1. Field of the Disclosure

The disclosure relates to a manufacturing method for an electrical resistor, in particular for a low-resistance current-measuring resistor.

2. Description of Related Art

WO 2008/055582 A1 discloses a low-resistance current-measuring resistor (“shunt”) and a manufacturing method for such a current-measuring resistor. As part of the manufacturing method, the resistance value is adjusted (“trimmed”) so that the finished current-measuring resistor maintains a specified resistance value as precisely as possible. This resistance adjustment is usually carried out by introducing a trimming cut into the resistor element of the current-measuring resistor, whereby the trimming cut influences the resistance value of the current-measuring resistor depending on its size and position. However, this known method for adjusting the resistance value of a current-measuring resistor has various disadvantages.

Firstly, it is difficult to realize resistance values with a very low tolerance of <0.5% in this way.

On the other hand, the incisions in the resistor element of the current-measuring resistor lead to a distortion of the current distribution in the resistor element, which can lead to local temperature increases (hot spots) in the resistor element during operation due to the electrical heat loss. Such localized temperature increases can impair the measurement accuracy, as the specific electrical resistance of the resistance material of the resistor element is temperature-dependent.

A further disadvantage of the known type of resistance adjustment is that the incision in the resistor element forms a mechanical weak point, which in extreme cases can lead to cracking under thermal stress due to expansion and compression.

Another disadvantage of the known types of resistance balancing is that different material removal for resistance balancing leads to fluctuations in the internal thermal resistance from component to component. This is not the case with adjustment by varying the contact distance.

Furthermore, the incision in the resistor element requires additional space, which limits the minimization of the component size of the current-measuring resistor.

Furthermore, the insertion of the incision in the resistor element can also lead to waste if the current measurement resistors show traces of machining or residues after the insertion of the incision.

With regard to the technical background of the disclosure, reference should also be made to CN 111 192 733 A1 and DE 30 27 122 A1.

□ □ □

◆ Exercises ◆
1 - Copy the resistor manufacturing text between "A further disadvantage" and "expansion and compression.", inclusive, substituting "structural weak point" for "mechanical weak point".
2 - Write the next part of the resistor manufacturing text, picking up right after its final sentence.
The records have no connection to the resistor manufacturing text.

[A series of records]
□ □ □

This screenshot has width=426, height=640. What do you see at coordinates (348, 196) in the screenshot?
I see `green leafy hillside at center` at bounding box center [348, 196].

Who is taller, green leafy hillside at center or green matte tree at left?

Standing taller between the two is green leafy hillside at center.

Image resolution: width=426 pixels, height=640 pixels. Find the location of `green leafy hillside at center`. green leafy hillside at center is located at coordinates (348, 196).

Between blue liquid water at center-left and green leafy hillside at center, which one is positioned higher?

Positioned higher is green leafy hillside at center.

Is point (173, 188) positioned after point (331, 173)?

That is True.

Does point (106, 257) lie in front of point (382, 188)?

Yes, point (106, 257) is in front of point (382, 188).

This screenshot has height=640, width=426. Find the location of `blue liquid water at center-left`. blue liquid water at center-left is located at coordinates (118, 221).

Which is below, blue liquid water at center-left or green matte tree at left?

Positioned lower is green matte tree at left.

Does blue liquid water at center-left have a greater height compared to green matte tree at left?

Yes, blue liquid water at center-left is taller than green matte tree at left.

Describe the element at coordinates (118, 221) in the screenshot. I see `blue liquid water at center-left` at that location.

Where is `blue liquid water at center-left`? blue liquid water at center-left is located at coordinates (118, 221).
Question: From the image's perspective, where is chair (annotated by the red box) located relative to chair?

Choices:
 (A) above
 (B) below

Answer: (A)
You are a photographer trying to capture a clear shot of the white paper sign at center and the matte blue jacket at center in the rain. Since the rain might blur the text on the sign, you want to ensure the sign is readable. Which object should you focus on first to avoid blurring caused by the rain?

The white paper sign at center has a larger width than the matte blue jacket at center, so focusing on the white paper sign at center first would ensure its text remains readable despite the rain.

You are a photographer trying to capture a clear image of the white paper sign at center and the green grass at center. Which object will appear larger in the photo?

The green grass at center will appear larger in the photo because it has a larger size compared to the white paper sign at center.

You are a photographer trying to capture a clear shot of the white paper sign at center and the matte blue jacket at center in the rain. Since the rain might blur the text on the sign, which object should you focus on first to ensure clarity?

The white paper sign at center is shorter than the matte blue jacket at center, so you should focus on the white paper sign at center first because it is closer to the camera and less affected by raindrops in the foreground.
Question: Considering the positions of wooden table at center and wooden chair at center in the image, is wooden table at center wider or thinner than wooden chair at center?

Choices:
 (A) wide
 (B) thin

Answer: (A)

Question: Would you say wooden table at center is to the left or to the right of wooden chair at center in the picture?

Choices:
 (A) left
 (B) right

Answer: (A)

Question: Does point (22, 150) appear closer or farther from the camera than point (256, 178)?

□ □ □

◆ Answers for the exercise ◆
1 -
A further disadvantage of the known type of resistance adjustment is that the incision in the resistor element forms a structural weak point, which in extreme cases can lead to cracking under thermal stress due to expansion and compression.

2 -
The disclosure is therefore based on the task of indicating a correspondingly improved manufacturing method.

Description of the Invention

This problem is solved by a manufacturing method according to the disclosure in accordance with the main claim.

The manufacturing method according to the disclosure corresponds in part to the known manufacturing method as described in WO 2008/055582 A1, so that the content of this publication is to be attributed in full to the present description with regard to the individual steps of the manufacturing method.

The manufacturing method according to the disclosure initially provides, in accordance with the prior art, that a flat support element is provided from an electrically conductive conductor material, wherein the support element has an upper side and a lower side.

The conductor material can be copper, for example, but the disclosure is not limited to copper with regard to the conductor material, but can also be realized with a copper alloy, aluminium or an aluminium alloy as conductor materials, for example.

It should also be mentioned that the support element preferably consists of a foil (e.g. copper foil), but the disclosure is not limited to foils with regard to the shape of the support element, but can also be realized with plate-shaped support elements, for example.

Furthermore, the manufacturing method according to the disclosure also provides, in accordance with the prior art, that a flat resistor element is provided from a resistor material.

The resistor material is, for example, a low-resistance resistor alloy, such as a copper-manganese-nickel alloy. However, the disclosure is not limited to a specific resistance material. However, the resistor material should have a greater specific electrical resistance than the conductor material of the support element.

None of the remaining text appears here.